Jim Harp, the organist at St. Mark’s emphasized the importance of the church’s welcoming attitude in the ’80s when members of the LGBT community were not as accepted.
“It was really a beacon, particularly in the years when this was the only place for lesbian and gay people to find a safe, Christian home environment,” Harp said.
Harp has been the organist at St. Mark’s for 25 years and, because he is gay, originally came to the church because of its open acceptance of the LGBT community.
“It’s life. It’s our spiritual home. It is acceptance. If you truly believe that Christ, that God, is love … God’s love includes everybody, including lesbians and gays,” Harp said.
Harp said he hopes that, because many people know at least one LGBT person, they will think of those people in the ballot box and feel more inclined to vote yes in order to grant them equality.

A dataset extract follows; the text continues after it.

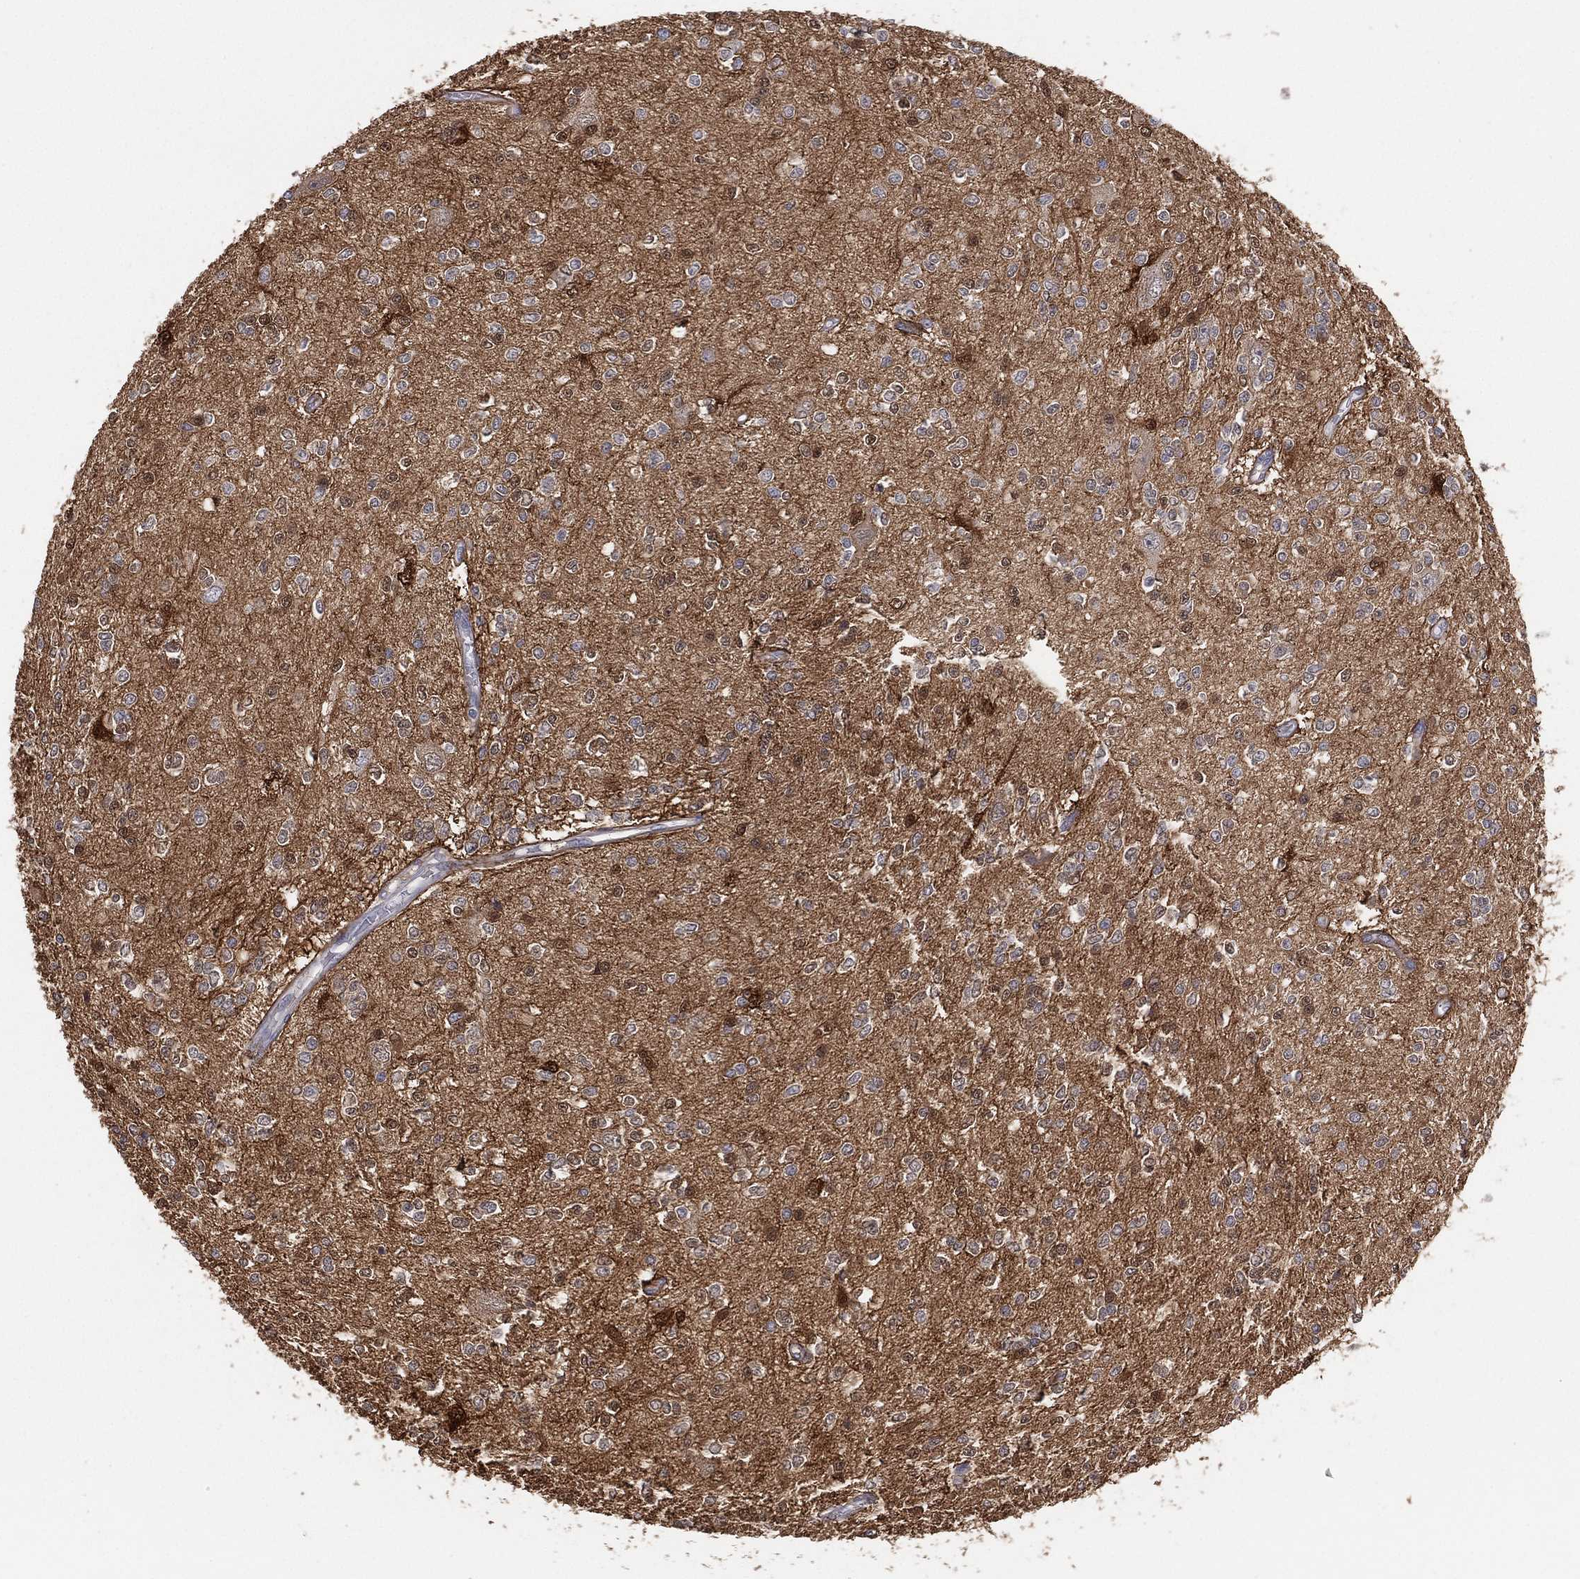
{"staining": {"intensity": "strong", "quantity": "<25%", "location": "cytoplasmic/membranous,nuclear"}, "tissue": "glioma", "cell_type": "Tumor cells", "image_type": "cancer", "snomed": [{"axis": "morphology", "description": "Glioma, malignant, Low grade"}, {"axis": "topography", "description": "Brain"}], "caption": "Immunohistochemical staining of human glioma displays medium levels of strong cytoplasmic/membranous and nuclear protein staining in approximately <25% of tumor cells.", "gene": "DDAH1", "patient": {"sex": "male", "age": 67}}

“I want them to see the face of somebody that they know,” Harp said. “If they vote yes, that’s giving them legitimacy and validity and first-class citizenship. If they vote no, they are telling that person that they’re not equal with them.”
Carole Connors is a straight woman who has attended St. Mark’s for more than 13 years. She is a member of the League of Women Voters, an organization dedicated to improving government and engaging voters.
Connors said her support of marriage equality stems from when the league announced its statewide support in 2007.
Since then, Connors has been active in trying to garner support for the cause. During the current election season, she has spent many hours canvassing and phone banking for Question 6.
Connors said marriage equality is an important religious issue, as well as an important civil issue.
“It’s for the people I love. It’s terrible to leave any segment of the population on the outside. I believe that if we give deep thought to scripture, that Jesus would lead the march,” Connors said.
Connors also argued that marriage equality extends further than the simple title that comes along with marriage.
“There are legal things that are important, such as the care of children that are caught up in these relationships. That’s the legal matter where children’s rights and protection (in homosexual relationships) need to be equal to those children in heterosexual marriages,” Connors said.
She is fervently hoping Question 6 will pass, and said she would be overwhelmed with joyful emotion if it does.
“I would cry. I would cry. I’m even crying now at the thought of it,” Connors said. “It is an issue of acceptance, of affirmation.”
Dusman, the reverend, said it is important for the church to break down the barriers of exclusion it has erected against marriage equality and other issues.
“We are called, whether we are gay or straight, to be a responsible people and I don’t think that has anything to do with our sexual orientations,” Dusman said. “If we believe in this God of incredible love, then our actions should reflect that … To put restrictions on that just doesn’t make sense to me.”
However, Dusman said he thinks it was wrong to send the issue to the ballot.
“I think it was a mistake to do that personally. I think it should’ve just been enacted as law,” Dusman said. “It’s a civil issue. If we had put the civil rights amendment up for vote, it probably would’ve failed, because we live in a very racist society … I think it was a mistake, but I realize it was the only way to get the law passed.”